In response to the increasing prevalence of improvised explosive devices in Iraq, the North Atlantic Treaty Organization announced on Wednesday that it held a Train-the-Trainer course for Iraqi explosive responders.

The Iraq Body Count website calculates that more than 41,600 civilians were killed by explosives between March 20, 2003 and March 14, 2013. The Head of Military Engineering at the Iraqi Ministry of Defence General Hadi Salman said nearly all the improvised explosive devices in Iraq are home-made.

To adequately fight this increasing threat, experts from the Iraqi Explosive Ordnance Disposal of the Ministry of Defence took a Train-the-Trainer course called "Countering the Threat of Home-made Explosives" and organized by NATO. It taught explosive responders how to identify some of the materials used in the creation of home-made explosives to help detect a threat before it becomes deadly.

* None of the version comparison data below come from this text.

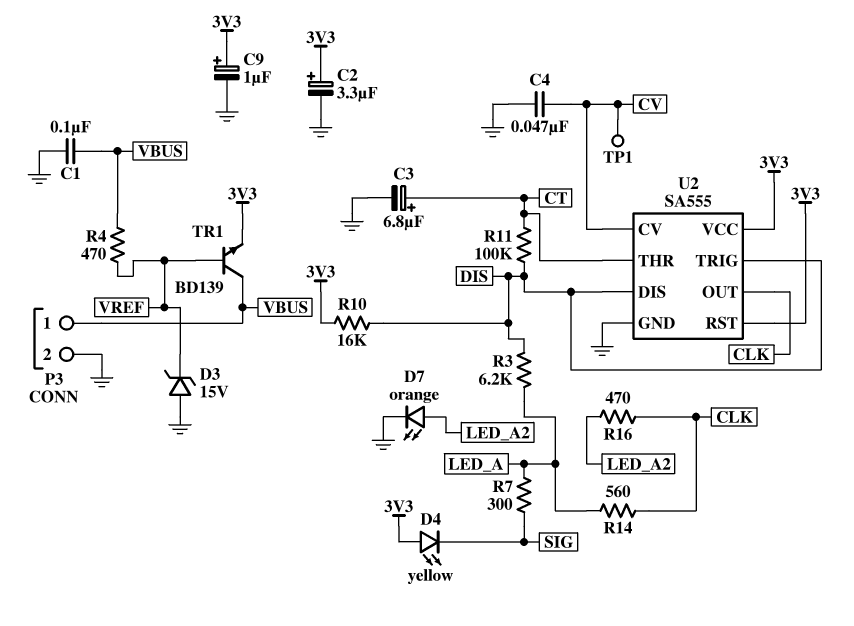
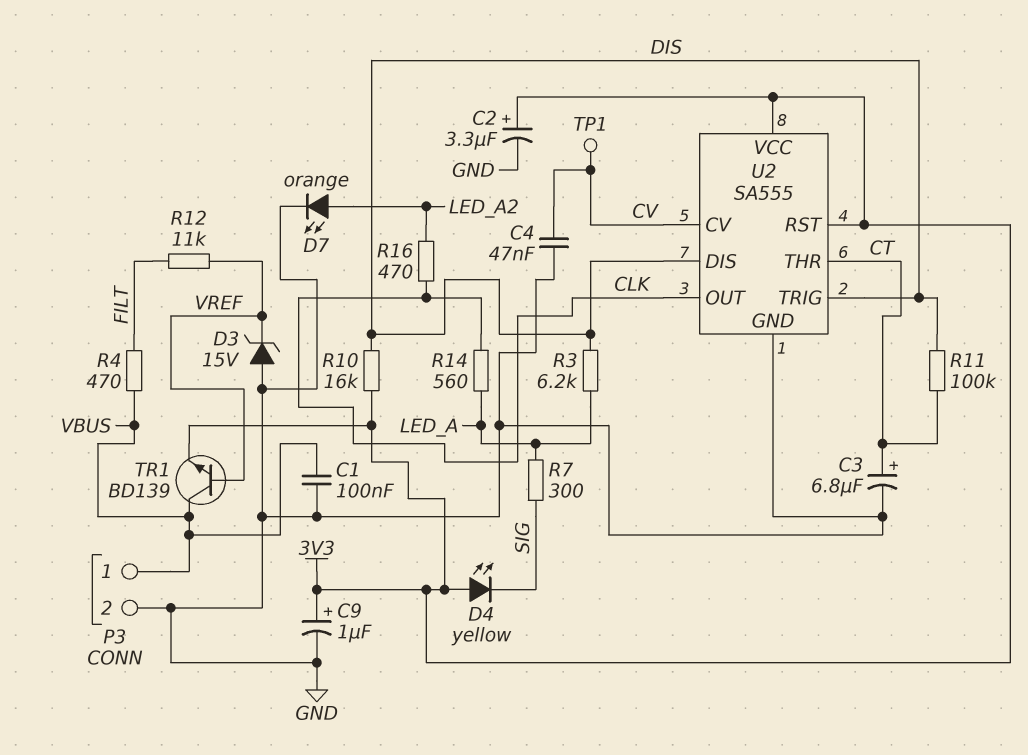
R4: 470 (VBUS, VREF) -> 470 (FILT, VBUS)
R12: none -> 11k (FILT, VREF)

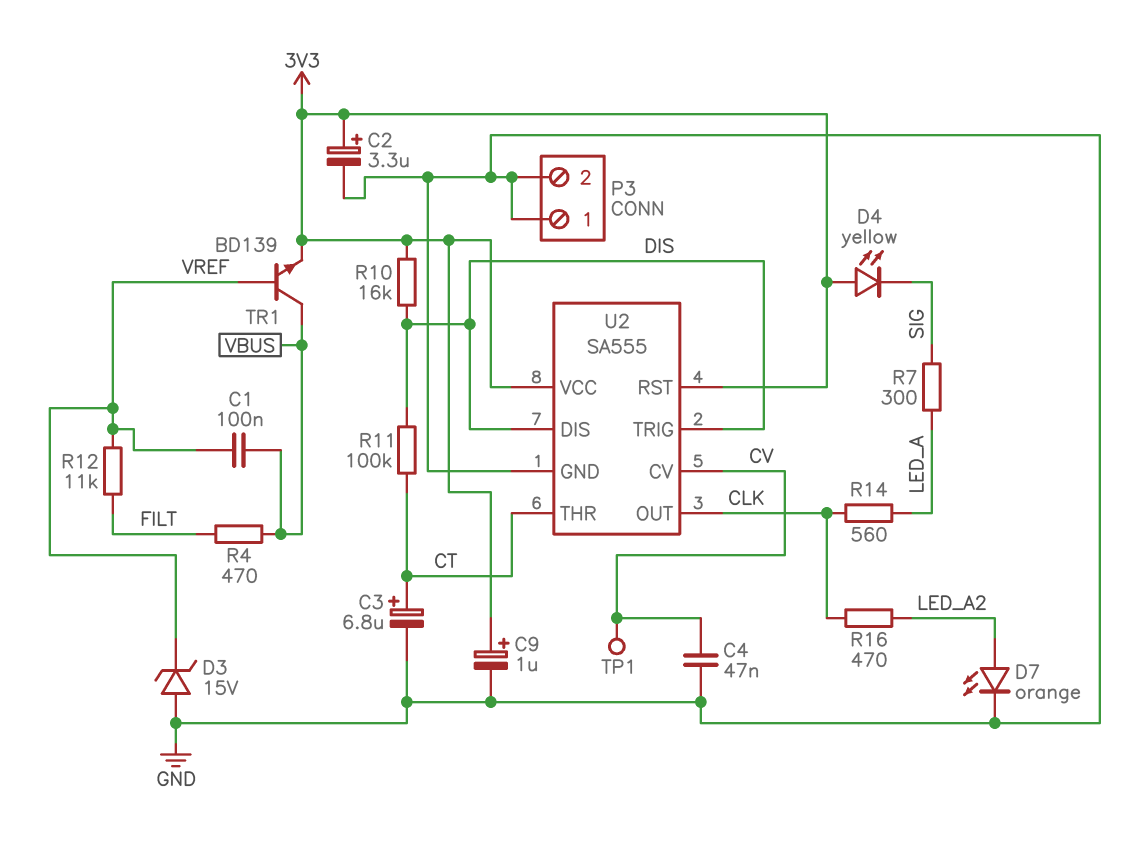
C1: 100nF (GND, VBUS) -> 100nF (VBUS, VREF)
P3 pin 1: VBUS -> GND
R3: 6.2k (DIS, LED_A) -> none

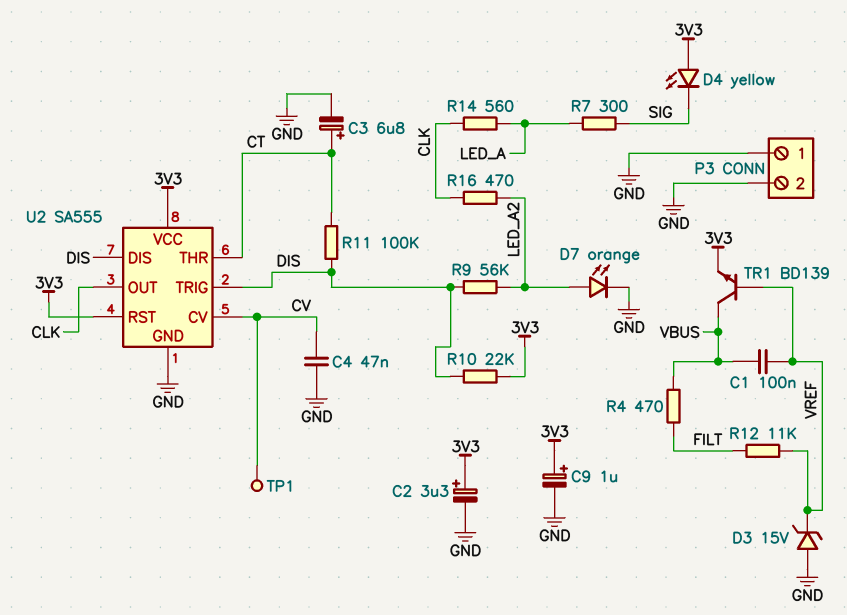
R9: none -> 56k (DIS, LED_A2)
R10: 16k (3V3, DIS) -> 22k (3V3, DIS)

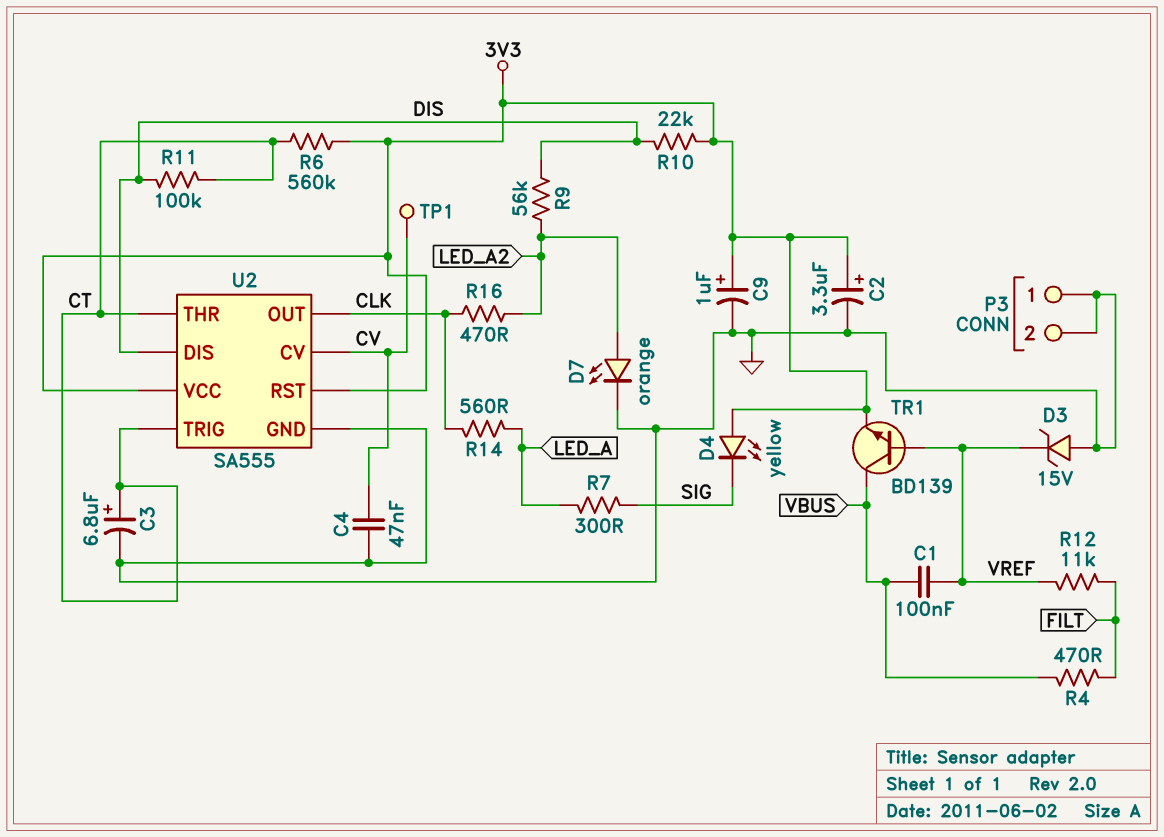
R6: none -> 560k (3V3, CT)
U2 pin TRIG: DIS -> CT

"Any improvement in knowledge will help us to save lives, especially in respect of the home-made explosives that are widely used by terrorists in my country," Military Engineering Officer Major Balasim Mohammad Moshih Aljanaby said. "Learning how to identify precursors that are used in manufacturing home-made explosives will help us during our survey at the scene of the incident and also to control the handling of these materials."

The course was held at the NATO-accredited EOD Centre of Excellence in Slovakia and is the first program with Iraq to qualify for funding under the NATO Science for Peace and Security Programme.